━━ Text segment ━━
[Ravensfort] Windmills

David Hoffpauir env_drh at shsu.edu
Fri May 13 13:56:21 PDT 2005


http://www.uh.edu/engines/epi1359.htm
<http://www.uh.edu/engines/epi1359.htm> 

 

Look there, my friend Sancho Panza,
where thirty or more monstrous giants present themselves,
all of whom I mean to engage in battle and slay!
<http://www.uh.edu/engines/dorequix.jpg>   (~check out the pic!)

 

Knighthood and the "twilight" age of chivalry gave rise to the fictional
character Don Quixote.  Cervantes character is much like Chaucer's
knight of, The Knight's Tale.  Both in their own way lament the fading
flower of chivalry; that great ideal which for centuries had given man
rise above beast, given him compassion, a marshal to rampant
lawlessness, a model for human behavior, or at the very least, courtly
behavior, and given society hope amidst the turmoil of the middle ages.
By the time of context, when each knight's story is told, advancements
in technology and political progress had seen to the passing of their
age.  Chaucer's knight laments his own glory:

 

"Then is it wisdom, as it seems to me, 
To make a virtue of necessity, 
And calmly take what we may not eschew (~middle english, "escape"), 
And specially that which to all is due. 
Whoso would balk at aught, he does folly, 
And thus rebels against His potency. 
And certainly a man has most honour 
In dying in his excellence and flower, 
When he is certain of his high good name; 
For then he gives to friend, and self, no shame."

 

Don Quixote, the errant knight, one 'knighted' by an inn-keeper, suffers
more the fate of humiliation for his "ideals" as his story is a poke at
the entire notion of chivalry.  In fact, the adjective "quixotic" means
"foolishly impractical especially in the pursuit of ideals".
━━━
━━ Source material ━━
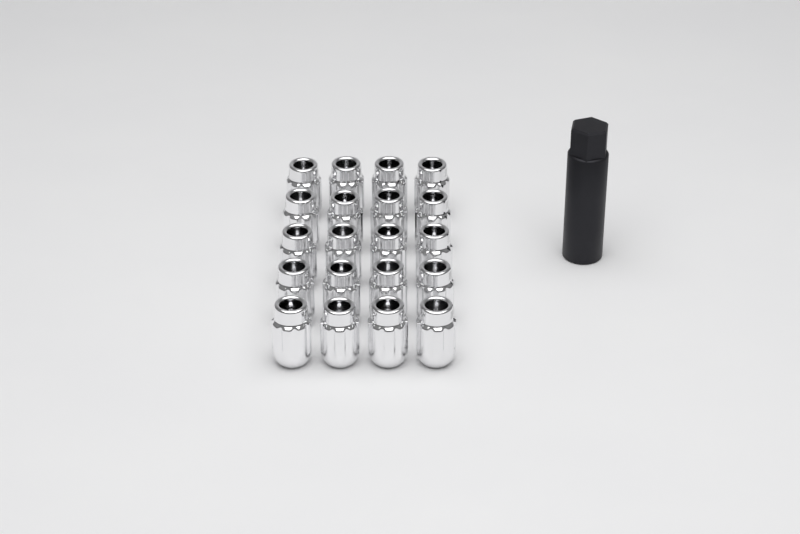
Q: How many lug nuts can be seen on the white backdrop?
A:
━━━
Job :: Reproduce the full post about Don Quixote and chivalry shown above, word for word, with nothing changed.

Solution to the exercise ::
[Ravensfort] Windmills

David Hoffpauir env_drh at shsu.edu
Fri May 13 13:56:21 PDT 2005


http://www.uh.edu/engines/epi1359.htm
<http://www.uh.edu/engines/epi1359.htm> 

 

Look there, my friend Sancho Panza,
where thirty or more monstrous giants present themselves,
all of whom I mean to engage in battle and slay!
<http://www.uh.edu/engines/dorequix.jpg>   (~check out the pic!)

 

Knighthood and the "twilight" age of chivalry gave rise to the fictional
character Don Quixote.  Cervantes character is much like Chaucer's
knight of, The Knight's Tale.  Both in their own way lament the fading
flower of chivalry; that great ideal which for centuries had given man
rise above beast, given him compassion, a marshal to rampant
lawlessness, a model for human behavior, or at the very least, courtly
behavior, and given society hope amidst the turmoil of the middle ages.
By the time of context, when each knight's story is told, advancements
in technology and political progress had seen to the passing of their
age.  Chaucer's knight laments his own glory:

 

"Then is it wisdom, as it seems to me, 
To make a virtue of necessity, 
And calmly take what we may not eschew (~middle english, "escape"), 
And specially that which to all is due. 
Whoso would balk at aught, he does folly, 
And thus rebels against His potency. 
And certainly a man has most honour 
In dying in his excellence and flower, 
When he is certain of his high good name; 
For then he gives to friend, and self, no shame."

 

Don Quixote, the errant knight, one 'knighted' by an inn-keeper, suffers
more the fate of humiliation for his "ideals" as his story is a poke at
the entire notion of chivalry.  In fact, the adjective "quixotic" means
"foolishly impractical especially in the pursuit of ideals".